Of the species considered in this review, substantial GPS tracking work is already taking place on gannets at the Bass Rock. Capturing gannets within either the Troup, Pennan and Lion’s Heads SPA, or the Fair Isle SPA does not appear feasible. Consequently, it is recommended that no additional tracking work at either site is planned at the current time. Similarly, questions remain about the potential for device effects on both puffins and great black-backed gulls. Unless, and until, these questions can be satisfactorily addressed, it is concluded that GPS tracking data on these are unlikely to be available to support the ScotWind process. For future work, as set out in the Roadmap of Actions, exploring appropriate attachment methodologies for great black-backed gulls should be a priority.

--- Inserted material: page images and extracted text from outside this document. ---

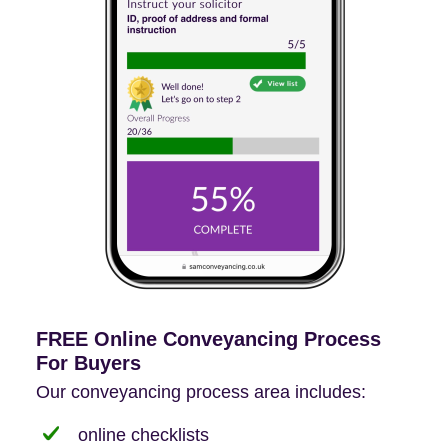
FREE Online Conveyancing Process
For Buyers
Our conveyancing process area includes:
online checklists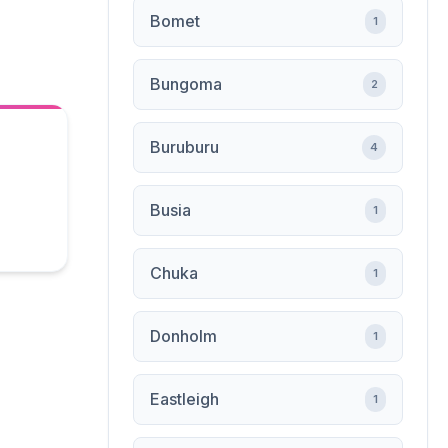
Bomet
1
Bungoma
2
Buruburu
4
Busia
1
Chuka
1
Donholm
1
Eastleigh
1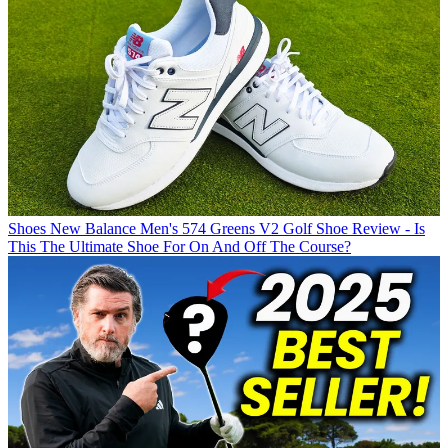
Shoes
New Balance Men's 574 Greens V2 Golf Shoe Review - Is
This The Ultimate Shoe For On And Off The Course?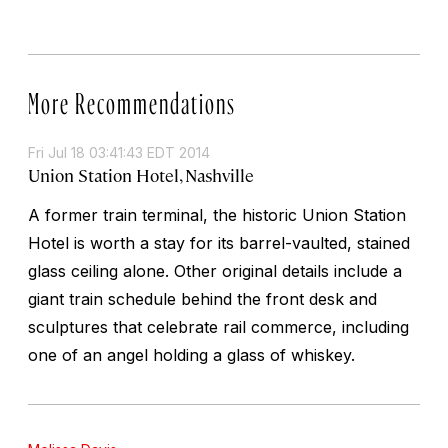
More Recommendations
Fri Jul 18 03:41:43 EDT 2014
Union Station Hotel, Nashville
A former train terminal, the historic Union Station
Hotel is worth a stay for its barrel-vaulted, stained
glass ceiling alone. Other original details include a
giant train schedule behind the front desk and
sculptures that celebrate rail commerce, including
one of an angel holding a glass of whiskey.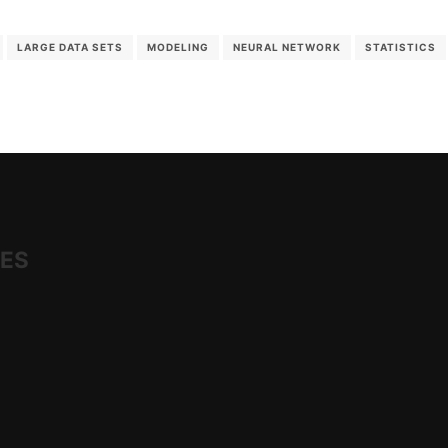
LARGE DATA SETS
MODELING
NEURAL NETWORK
STATISTICS
IES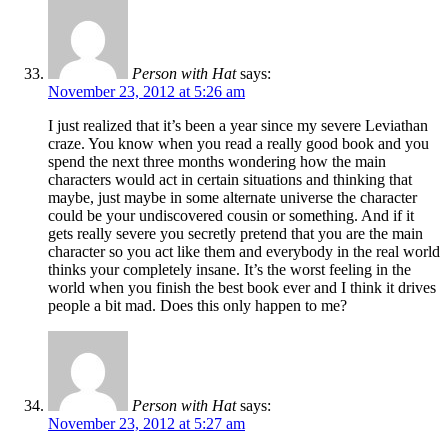
Person with Hat
says:
November 23, 2012 at 5:26 am
I just realized that it’s been a year since my severe Leviathan
craze. You know when you read a really good book and you
spend the next three months wondering how the main
characters would act in certain situations and thinking that
maybe, just maybe in some alternate universe the character
could be your undiscovered cousin or something. And if it
gets really severe you secretly pretend that you are the main
character so you act like them and everybody in the real world
thinks your completely insane. It’s the worst feeling in the
world when you finish the best book ever and I think it drives
people a bit mad. Does this only happen to me?
Person with Hat
says:
November 23, 2012 at 5:27 am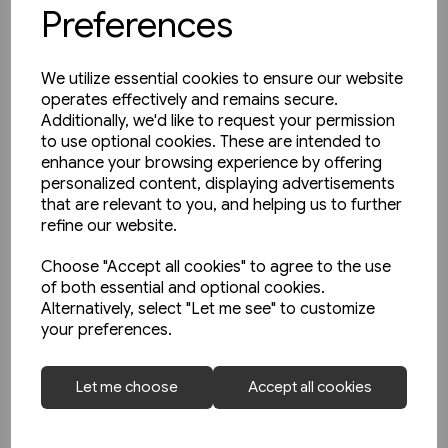
Preferences
We utilize essential cookies to ensure our website
operates effectively and remains secure.
Additionally, we'd like to request your permission
to use optional cookies. These are intended to
enhance your browsing experience by offering
personalized content, displaying advertisements
that are relevant to you, and helping us to further
refine our website.
Choose "Accept all cookies" to agree to the use
of both essential and optional cookies.
Alternatively, select "Let me see" to customize
your preferences.
Today's Railways Europe 316:
Let me choose
Accept all cookies
June 2022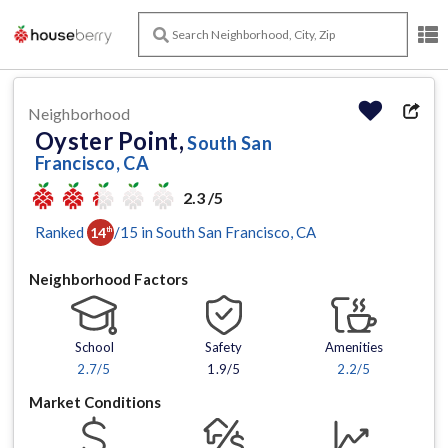
Neighborhood
Oyster Point,
South San
Francisco, CA
2.3 /5
Ranked
/
15
in
South San Francisco
, CA
14
th
Neighborhood Factors
School
Safety
Amenities
2.7
/5
1.9/5
2.2
/5
Market Conditions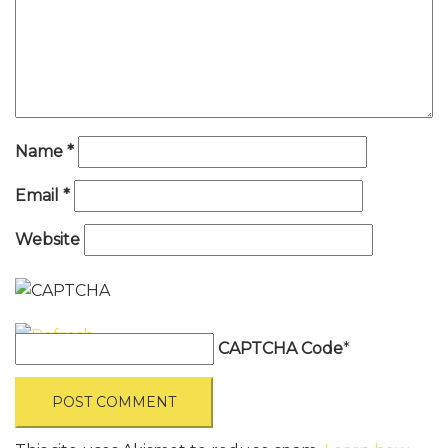
Name
*
Email
*
Website
CAPTCHA Code
*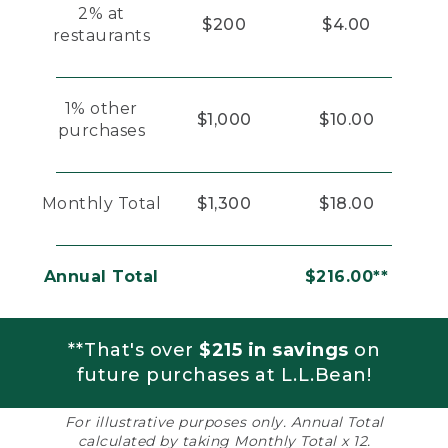
2% at
$200
$4.00
restaurants
1% other
$1,000
$10.00
purchases
Monthly Total
$1,300
$18.00
Annual Total
$216.00**
**That's over
$215 in savings
on
future purchases at L.L.Bean!
For illustrative purposes only. Annual Total
calculated by taking Monthly Total x 12.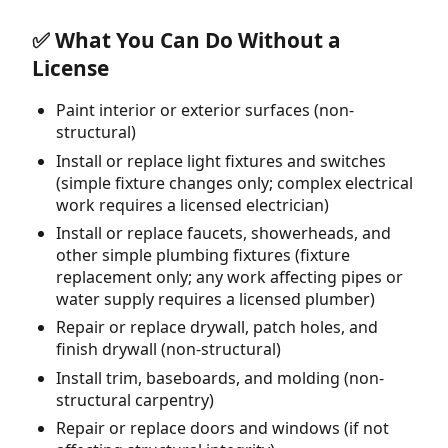
✅ What You Can Do Without a
License
Paint interior or exterior surfaces (non-
structural)
Install or replace light fixtures and switches
(simple fixture changes only; complex electrical
work requires a licensed electrician)
Install or replace faucets, showerheads, and
other simple plumbing fixtures (fixture
replacement only; any work affecting pipes or
water supply requires a licensed plumber)
Repair or replace drywall, patch holes, and
finish drywall (non-structural)
Install trim, baseboards, and molding (non-
structural carpentry)
Repair or replace doors and windows (if not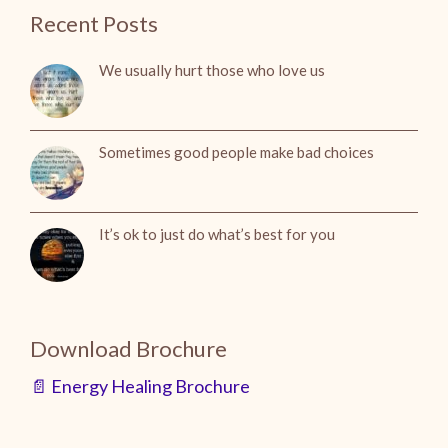
Recent Posts
We usually hurt those who love us
Sometimes good people make bad choices
It’s ok to just do what’s best for you
Download Brochure
📄 Energy Healing Brochure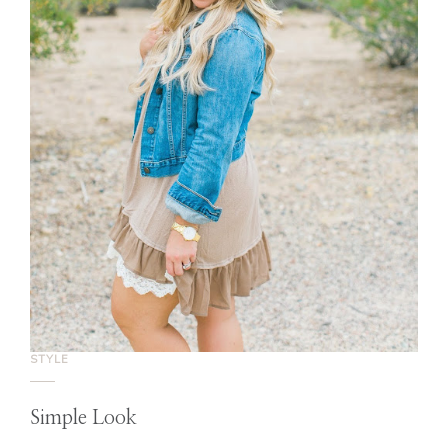
STYLE
Simple Look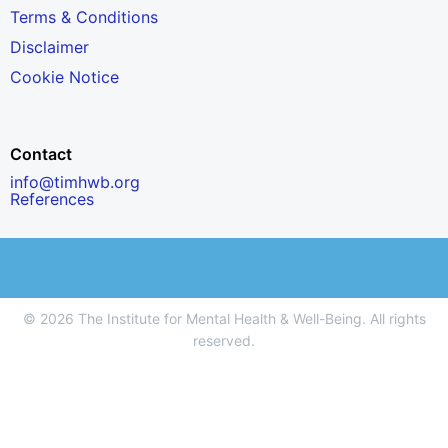
Terms & Conditions
Disclaimer
Cookie Notice
Contact
info@timhwb.org
References
© 2026 The Institute for Mental Health & Well-Being. All rights
reserved.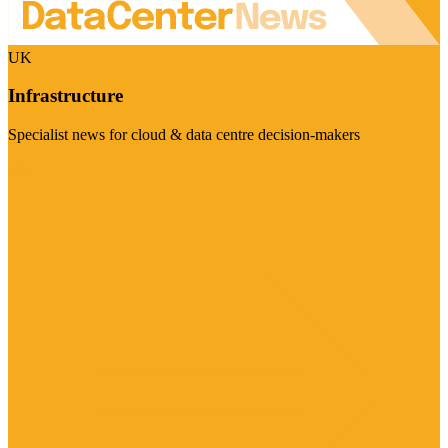
UK
Infrastructure
Specialist news for cloud & data centre decision-makers
Visit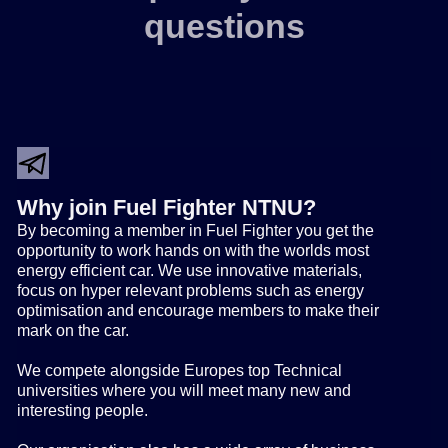
questions
Why join Fuel Fighter NTNU?
By becoming a member in Fuel Fighter you get the
opportunity to work hands on with the worlds most
energy efficient car. We use innovative materials,
focus on hyper relevant problems such as energy
optimisation and encourage members to make their
mark on the car.
We compete alongside Europes top Technical
universities where you will meet many new and
interesting people.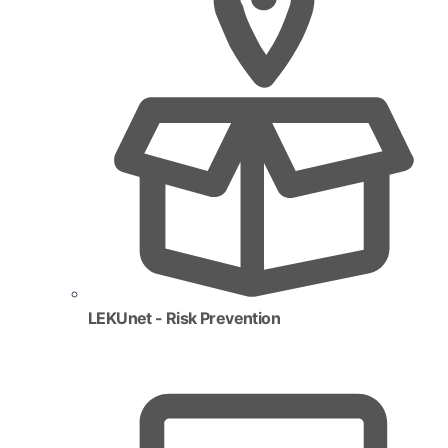
LEKUnet - Risk Prevention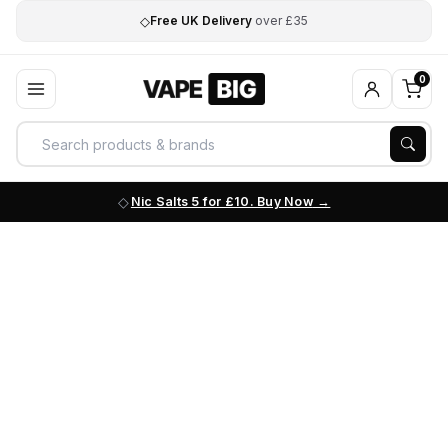
◇
Free UK Delivery
over £35
0
Nic Salts 5 for £10. Buy Now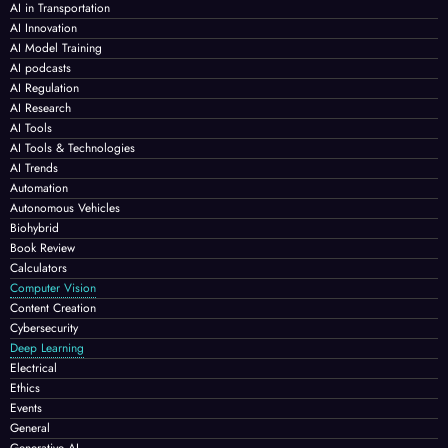
AI in Transportation
AI Innovation
AI Model Training
AI podcasts
AI Regulation
AI Research
AI Tools
AI Tools & Technologies
AI Trends
Automation
Autonomous Vehicles
Biohybrid
Book Review
Calculators
Computer Vision
Content Creation
Cybersecurity
Deep Learning
Electrical
Ethics
Events
General
Generative AI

For the remaining species, ensuring sufficient data are collected to characterize colony home ranges during the breeding season should be a priority. Sample size analysis suggests that increasing deployment duration is a key part of generating sufficient power to enable this. Consequently, archival GPS tags are not recommended and, given the patchiness of GSM Network coverage at many of the proposed field sites, tags that download data remotely to a base station are recommended. Such tags can potentially collect data for periods ranging from one month to in excess of a year (Figure 49). However, possible attachment methodologies for kittiwake, guillemot and razorbill mean that generating sufficient data to characterize home ranges in a single year is likely to be extremely challenging (Figure 49). This is not necessarily a problem given that recent analyses have highlighted that data collected across multiple years can provide a robust assessment of a species home range in relation to its breeding colony (Beal et al., 2023). Recommendations for GPS deployment on each species are as follows:

  • Herring gull – GPS VHF with body harness
  • Kittiwake – GPS VHF with tail mount and further trials of glue-mounting to birds’ back to facilitate longer deployment
  • Guillemot – GPS VHF back-mounted with Tesa tape
  • Razorbill – GPS VHF back-mounted with Tesa tape

Tags should be deployed in the late incubation/early chick-rearing stage (Figure 49) to minimise the risk of desertion. Careful consideration should be given to deploying devices such as Time-Depth Recorders and altimeters alongside the GPS tags to collect additional behavioural data.

For geolocators, estimated wintering distributions did not reach a plateau, although analyses suggested they were levelling off when in excess of 30 geolocators were retrieved. Previous studies highlight that retrieval rates can vary between species, and may be lower for razorbills than is the case for guillemots (Buckingham et al., 2021). Such differences should be taken into account when planning geolocator studies. Whilst additional geolocator data for guillemots and razorbills would be valuable, the lack of a large-scale geolocator study to determine kittiwake non-breeding season distributions for Scottish breeding colonies mean this species should be prioritised. Tags should be mounted on leg rings and, as with GPS tags, deployed during the chick rearing period to minimise the risk of desertion. Tags should then be retrieved the following breeding seasons.

All existing and future tagging studies must be licensed by the SMTP and secure licences and permissions from NatureScot and local landowners where appropriate. All guidance put in place in response to HPAI must be followed and due consideration given to all aspects of Health & Safety during fieldwork.

Figure 49 Decision matrix for species, tag types, attachment methodologies and deployment lengths.